§ **BRIEF**:
In the lines below, swap "Inspector" for "Auditor" and keep everything else as it is. Leave the pictures out of your version.

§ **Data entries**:
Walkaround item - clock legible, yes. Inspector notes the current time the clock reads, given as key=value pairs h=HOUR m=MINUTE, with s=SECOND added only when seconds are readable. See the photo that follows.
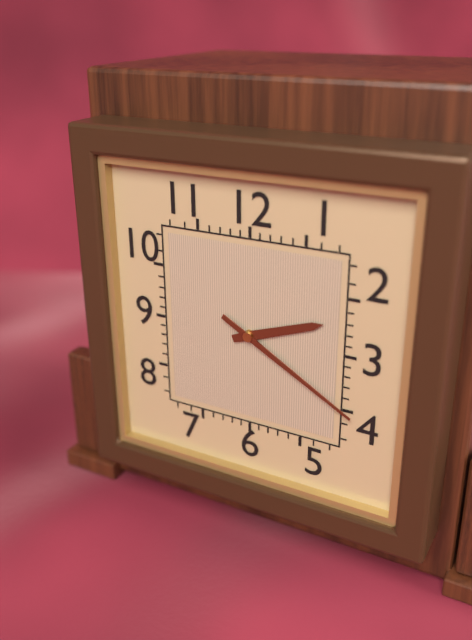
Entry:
h=2 m=20
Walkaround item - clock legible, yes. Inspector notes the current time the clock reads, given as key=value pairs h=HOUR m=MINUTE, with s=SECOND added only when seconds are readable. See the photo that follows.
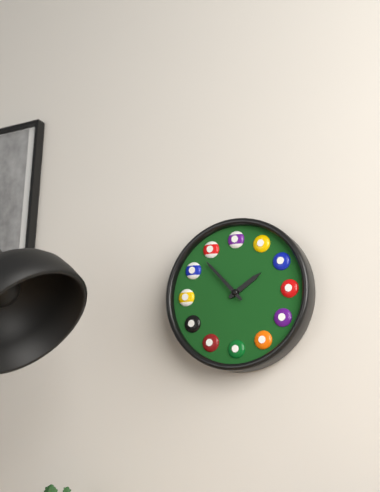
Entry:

§ **ANSWER**:
Walkaround item - clock legible, yes. Auditor notes the current time the clock reads, given as key=value pairs h=HOUR m=MINUTE, with s=SECOND added only when seconds are readable. See the photo that follows.
Entry:
h=2 m=20
Walkaround item - clock legible, yes. Auditor notes the current time the clock reads, given as key=value pairs h=HOUR m=MINUTE, with s=SECOND added only when seconds are readable. See the photo that follows.
Entry:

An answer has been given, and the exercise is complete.